EXERCISE AIM: The answer is the full listing restated exactly, without any pictures.

GIVEN MATERIAL:

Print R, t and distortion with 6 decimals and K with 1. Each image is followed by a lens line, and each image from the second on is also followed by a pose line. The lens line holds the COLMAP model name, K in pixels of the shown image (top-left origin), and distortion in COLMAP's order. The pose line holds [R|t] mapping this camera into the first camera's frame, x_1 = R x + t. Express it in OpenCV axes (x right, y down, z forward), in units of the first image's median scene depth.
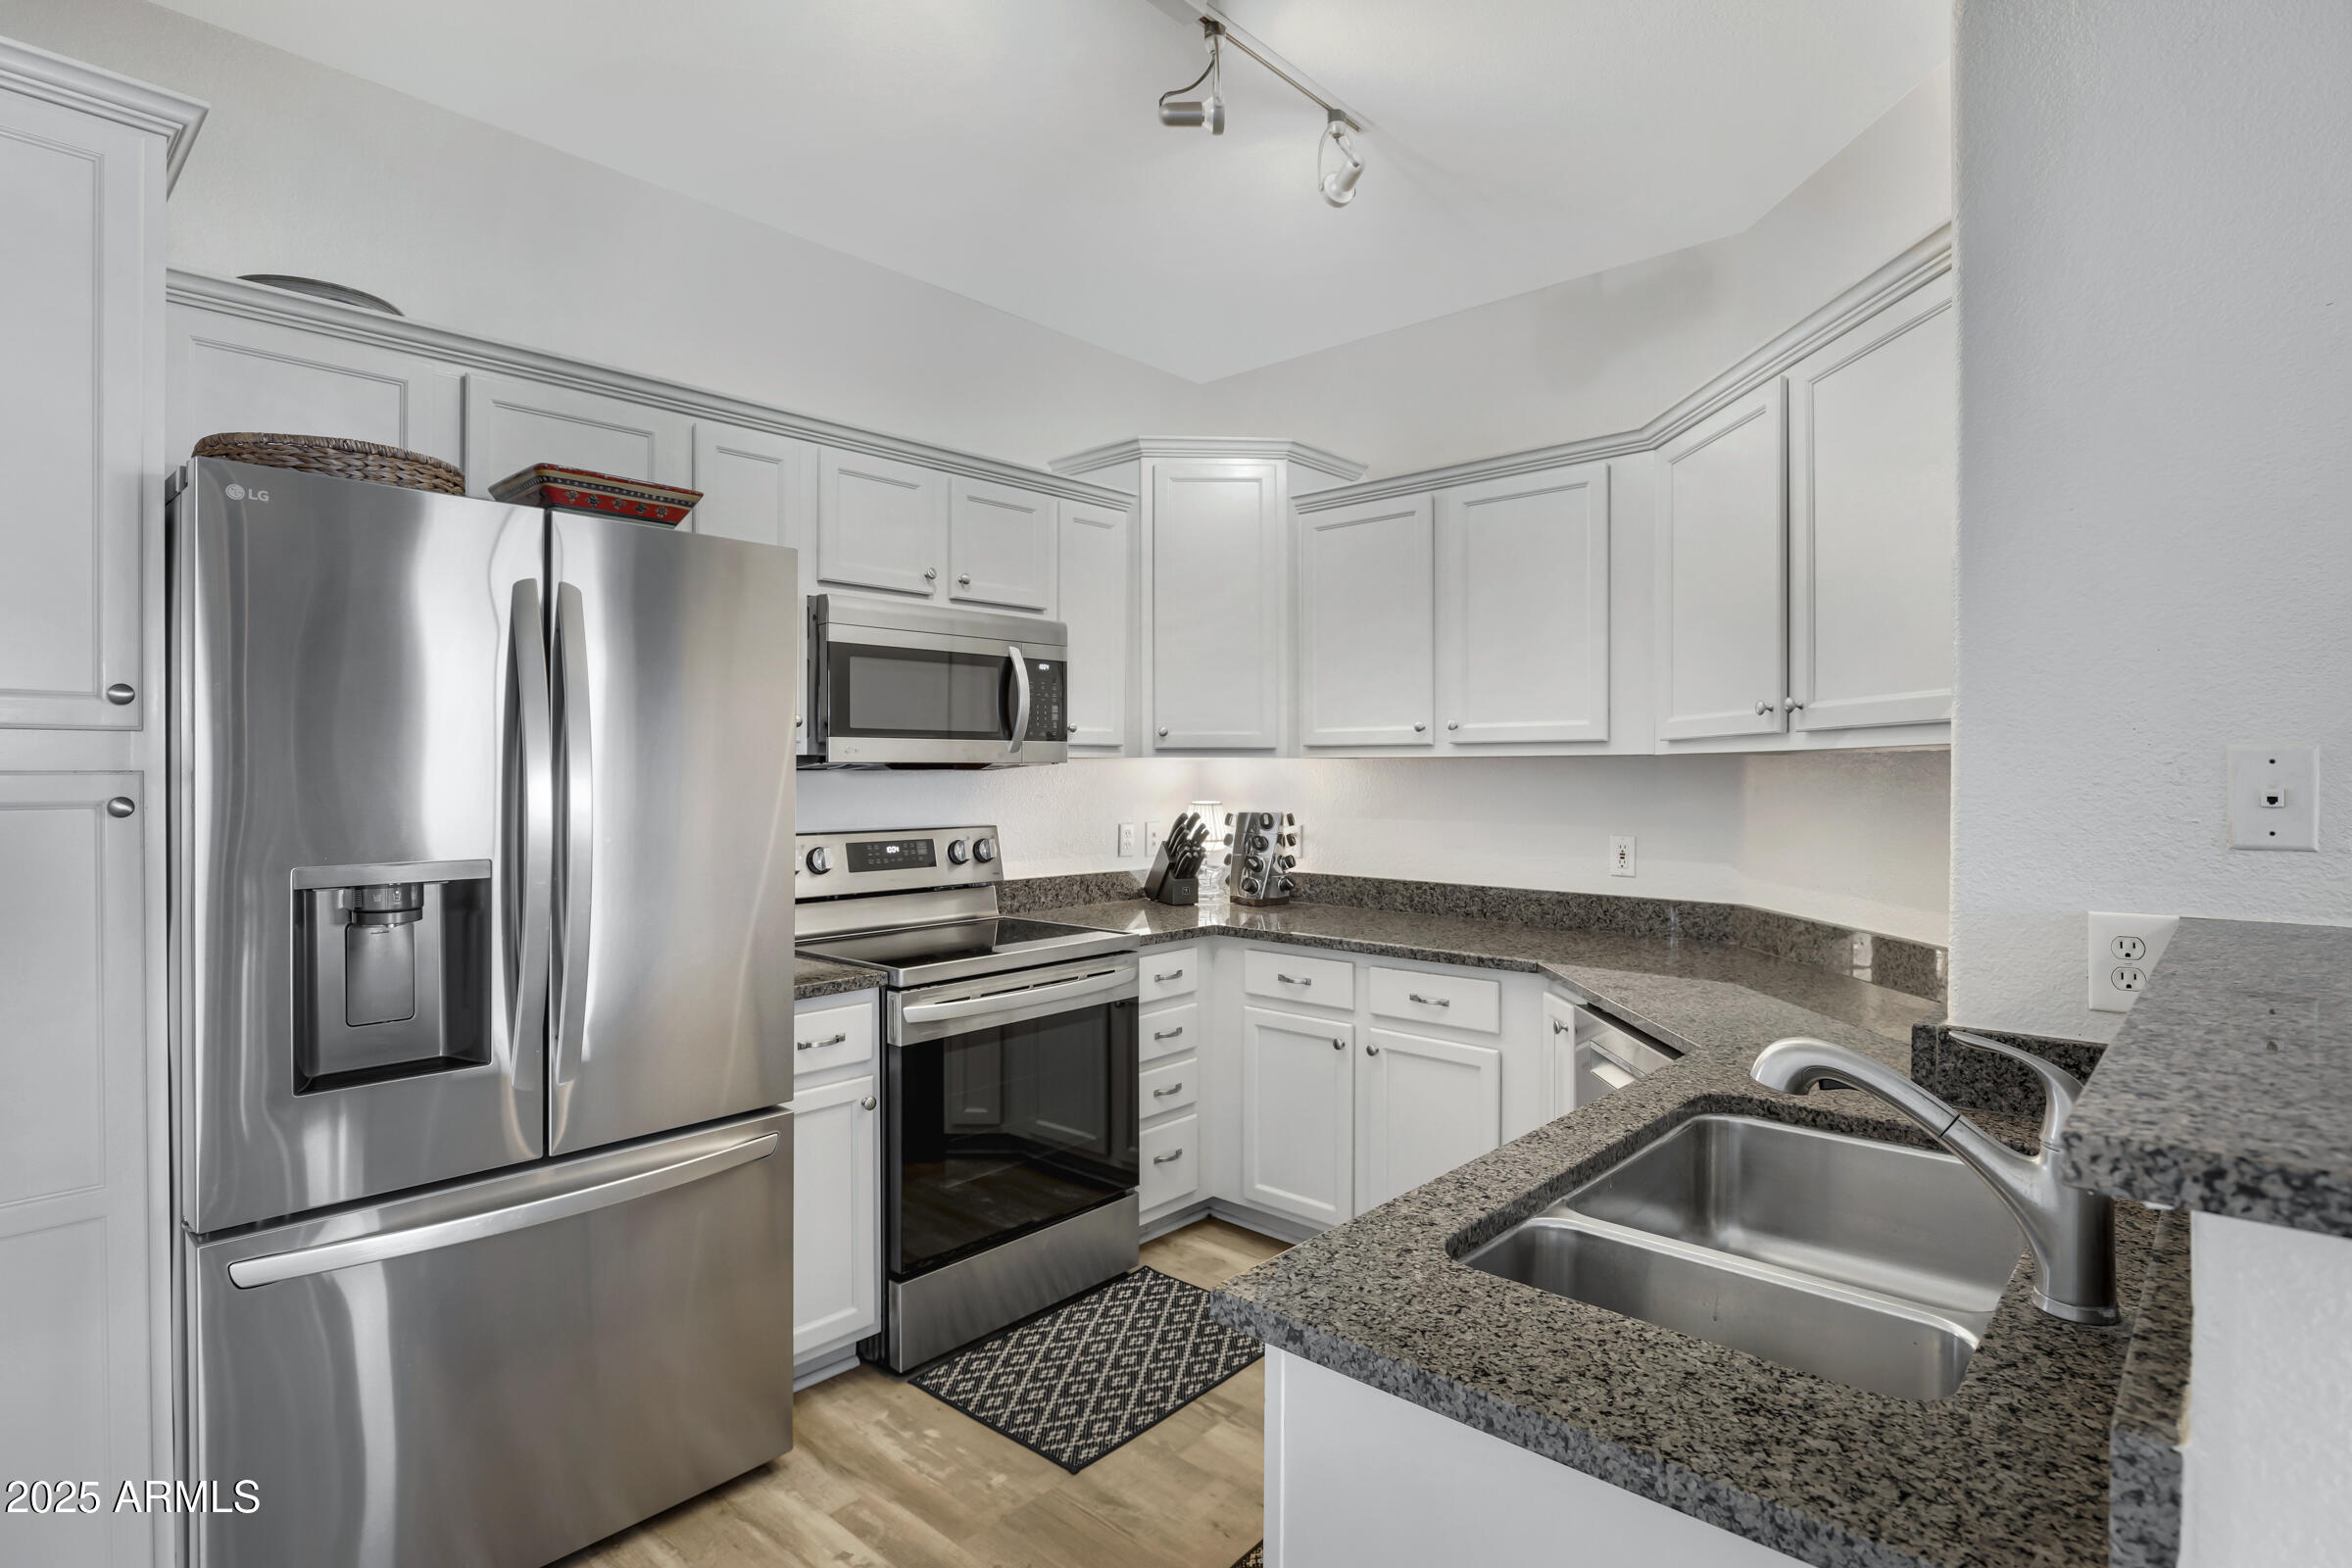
lens RADIAL K [[1174.2, 0, 1169.6], [0, 1174.2, 776.2], [0, 0, 1]] dist [0.009151, -0.001104]
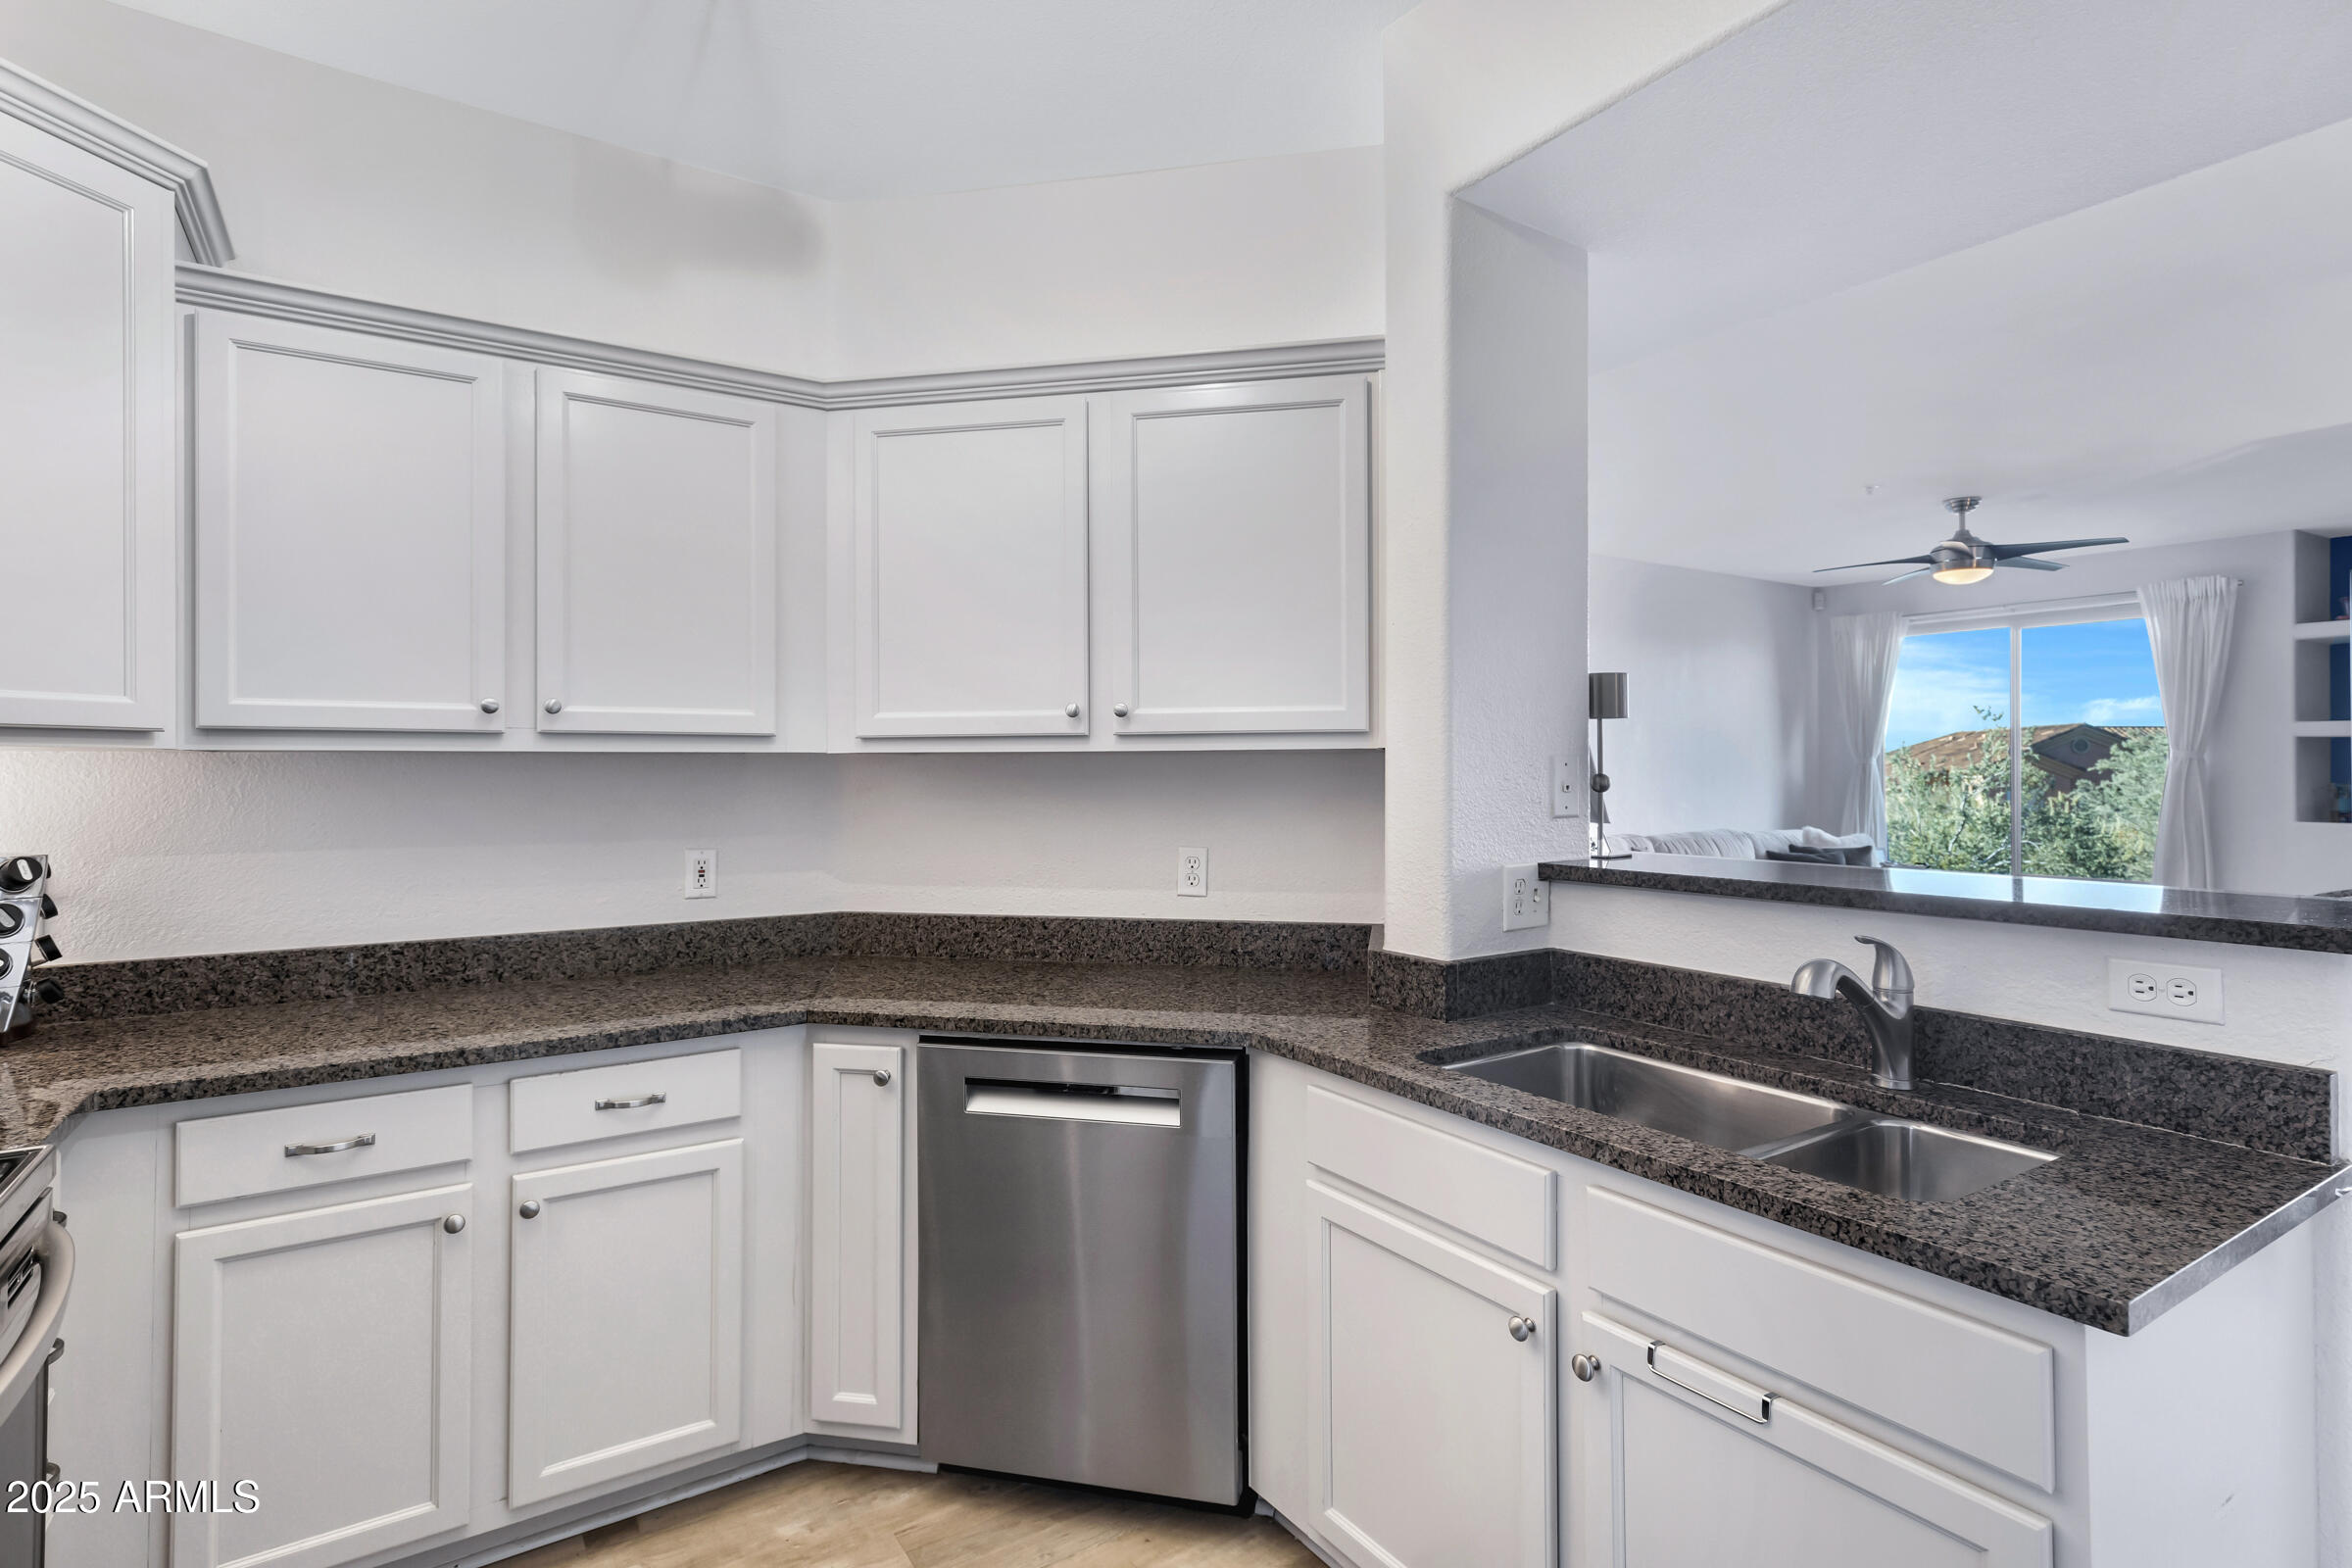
lens RADIAL K [[1174.2, 0, 1163.0], [0, 1174.2, 755.7], [0, 0, 1]] dist [0.009151, -0.001104]
pose [[0.253674, 0.012293, 0.967212, -0.347830], [0.009164, 0.999844, -0.015111, -0.000156], [-0.967246, 0.012697, 0.253521, 0.481660]]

OUTPUT OF THE TASK:
Print R, t and distortion with 6 decimals and K with 1. Each image is followed by a lens line, and each image from the second on is also followed by a pose line. The lens line holds the COLMAP model name, K in pixels of the shown image (top-left origin), and distortion in COLMAP's order. The pose line holds [R|t] mapping this camera into the first camera's frame, x_1 = R x + t. Express it in OpenCV axes (x right, y down, z forward), in units of the first image's median scene depth.
lens RADIAL K [[1174.2, 0, 1169.6], [0, 1174.2, 776.2], [0, 0, 1]] dist [0.009151, -0.001104]
lens RADIAL K [[1174.2, 0, 1163.0], [0, 1174.2, 755.7], [0, 0, 1]] dist [0.009151, -0.001104]
pose [[0.253674, 0.012293, 0.967212, -0.347830], [0.009164, 0.999844, -0.015111, -0.000156], [-0.967246, 0.012697, 0.253521, 0.481660]]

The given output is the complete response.